### Prompt A
In the records, begin at the first line and stop after the line that contains "Where does the". Rewrite those lines with "chart" changed to "graph" throughout, leaving everything else unchanged.

However, the Ministry of Education has reportedly fought to keep the system in place, claiming that the schools where it has been used report the scheme is making a difference.

Teach First – a scheme that started in the UK – has university graduates undertake an intensive eight week training program before they are placed in a paid trainee position within a lower performing secondary school for two years.

The ERA recently spoke out about the system, stating that the positions being filled by Teach First participants were teaching jobs, and should be advertised before being filled by the best candidate available.

In order for the program to continue, it is likely that the law will have to change.

Lisa Rodgers, head of Early Learning and Student Achievement at Teach First, told HRM that the organisation is looking to resolve the issues flagged up by the PPTA.

“Our door remains open, as it has been since the Teach First NZ programme began, to resolve any issues that the Post-Primary Teachers Association (PPTA) might have,” she explained.

“This programme is putting some of our brightest and best graduates into classrooms in lower decile communities to help their kids do their very best.

“We’ve heard strong support from many principals and schools who say it is making a positive difference for them.  An independent evaluation also highlighted its success and positive impact.”

Rogers added that Teach First was carefully considering the ERA’s decision, and seeking further advice before determining its next steps.

“A key part of our focus is that all the students concerned continue with their training and that is what we expect to happen,” she said.

She added that the ministry was considering the ruling before taking any further steps.

PPTA president Angela Roberts – who made the complaint to the ERA – told Radio New Zealand that she hoped the organisation would respect the authority’s ruling.

[Dataset entries]
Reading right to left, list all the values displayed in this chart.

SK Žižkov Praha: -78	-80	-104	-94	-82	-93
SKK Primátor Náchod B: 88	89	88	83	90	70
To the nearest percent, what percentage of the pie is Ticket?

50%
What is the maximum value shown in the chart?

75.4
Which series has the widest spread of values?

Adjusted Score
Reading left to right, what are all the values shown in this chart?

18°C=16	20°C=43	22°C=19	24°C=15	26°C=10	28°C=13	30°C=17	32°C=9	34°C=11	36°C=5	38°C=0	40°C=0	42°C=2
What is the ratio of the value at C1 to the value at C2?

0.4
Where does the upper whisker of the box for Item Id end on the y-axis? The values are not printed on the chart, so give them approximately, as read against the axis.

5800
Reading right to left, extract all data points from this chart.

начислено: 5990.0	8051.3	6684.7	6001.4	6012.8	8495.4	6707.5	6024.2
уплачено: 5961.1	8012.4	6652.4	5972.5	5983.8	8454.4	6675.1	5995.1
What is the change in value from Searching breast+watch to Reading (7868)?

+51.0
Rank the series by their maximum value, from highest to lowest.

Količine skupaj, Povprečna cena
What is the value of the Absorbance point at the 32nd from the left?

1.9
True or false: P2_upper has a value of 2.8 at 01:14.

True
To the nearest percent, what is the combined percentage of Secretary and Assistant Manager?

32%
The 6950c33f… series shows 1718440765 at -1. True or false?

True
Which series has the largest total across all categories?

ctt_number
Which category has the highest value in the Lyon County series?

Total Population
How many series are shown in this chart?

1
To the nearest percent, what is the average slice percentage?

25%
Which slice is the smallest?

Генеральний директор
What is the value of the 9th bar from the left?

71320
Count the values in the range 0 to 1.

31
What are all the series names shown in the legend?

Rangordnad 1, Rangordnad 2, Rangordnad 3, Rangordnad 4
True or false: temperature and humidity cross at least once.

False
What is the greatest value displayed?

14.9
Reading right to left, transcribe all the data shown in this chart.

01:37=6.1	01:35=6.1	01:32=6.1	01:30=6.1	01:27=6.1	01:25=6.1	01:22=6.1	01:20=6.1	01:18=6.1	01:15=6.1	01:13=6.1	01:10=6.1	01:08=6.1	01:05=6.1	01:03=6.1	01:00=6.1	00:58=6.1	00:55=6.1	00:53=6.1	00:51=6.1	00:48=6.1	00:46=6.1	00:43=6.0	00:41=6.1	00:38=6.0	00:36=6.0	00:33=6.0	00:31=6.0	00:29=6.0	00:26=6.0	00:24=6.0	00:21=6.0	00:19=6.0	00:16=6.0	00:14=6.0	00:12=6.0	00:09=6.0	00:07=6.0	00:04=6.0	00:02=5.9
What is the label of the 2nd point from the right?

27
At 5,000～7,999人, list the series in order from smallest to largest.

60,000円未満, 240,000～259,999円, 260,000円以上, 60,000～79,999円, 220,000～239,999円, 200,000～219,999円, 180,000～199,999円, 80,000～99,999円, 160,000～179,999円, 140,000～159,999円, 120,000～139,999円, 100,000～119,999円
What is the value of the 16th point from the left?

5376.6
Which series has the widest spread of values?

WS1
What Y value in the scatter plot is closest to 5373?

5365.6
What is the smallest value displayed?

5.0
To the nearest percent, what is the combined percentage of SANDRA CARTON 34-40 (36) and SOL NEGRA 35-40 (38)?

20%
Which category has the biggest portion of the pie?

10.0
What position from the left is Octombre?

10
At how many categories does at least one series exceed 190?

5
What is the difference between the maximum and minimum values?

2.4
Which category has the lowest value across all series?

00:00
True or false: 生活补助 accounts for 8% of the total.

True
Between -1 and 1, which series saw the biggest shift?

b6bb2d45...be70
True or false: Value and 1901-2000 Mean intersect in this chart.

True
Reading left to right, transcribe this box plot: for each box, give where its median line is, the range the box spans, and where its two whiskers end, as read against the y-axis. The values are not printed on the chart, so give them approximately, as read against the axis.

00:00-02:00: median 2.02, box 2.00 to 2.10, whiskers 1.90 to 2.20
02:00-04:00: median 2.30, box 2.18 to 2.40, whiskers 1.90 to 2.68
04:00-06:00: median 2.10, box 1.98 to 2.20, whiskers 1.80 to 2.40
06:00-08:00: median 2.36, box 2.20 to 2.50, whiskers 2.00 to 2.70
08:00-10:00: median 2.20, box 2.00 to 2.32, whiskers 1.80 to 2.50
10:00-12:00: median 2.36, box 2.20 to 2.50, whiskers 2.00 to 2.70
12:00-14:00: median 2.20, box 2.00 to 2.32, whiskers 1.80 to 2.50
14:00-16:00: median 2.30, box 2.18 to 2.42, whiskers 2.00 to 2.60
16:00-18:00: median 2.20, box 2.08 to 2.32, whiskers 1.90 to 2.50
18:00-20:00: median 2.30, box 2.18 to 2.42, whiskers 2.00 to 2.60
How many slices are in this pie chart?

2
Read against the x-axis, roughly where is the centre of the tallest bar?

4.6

### Prompt B
Name every organization mentioned in the article about Teach First, leaving out news outlets.

### Worked solution A
Reading right to left, list all the values displayed in this graph.

SK Žižkov Praha: -78	-80	-104	-94	-82	-93
SKK Primátor Náchod B: 88	89	88	83	90	70
To the nearest percent, what percentage of the pie is Ticket?

50%
What is the maximum value shown in the graph?

75.4
Which series has the widest spread of values?

Adjusted Score
Reading left to right, what are all the values shown in this graph?

18°C=16	20°C=43	22°C=19	24°C=15	26°C=10	28°C=13	30°C=17	32°C=9	34°C=11	36°C=5	38°C=0	40°C=0	42°C=2
What is the ratio of the value at C1 to the value at C2?

0.4
Where does the upper whisker of the box for Item Id end on the y-axis? The values are not printed on the graph, so give them approximately, as read against the axis.

### Worked solution B
Ministry of Education
Teach First
ERA
Post-Primary Teachers Association (PPTA)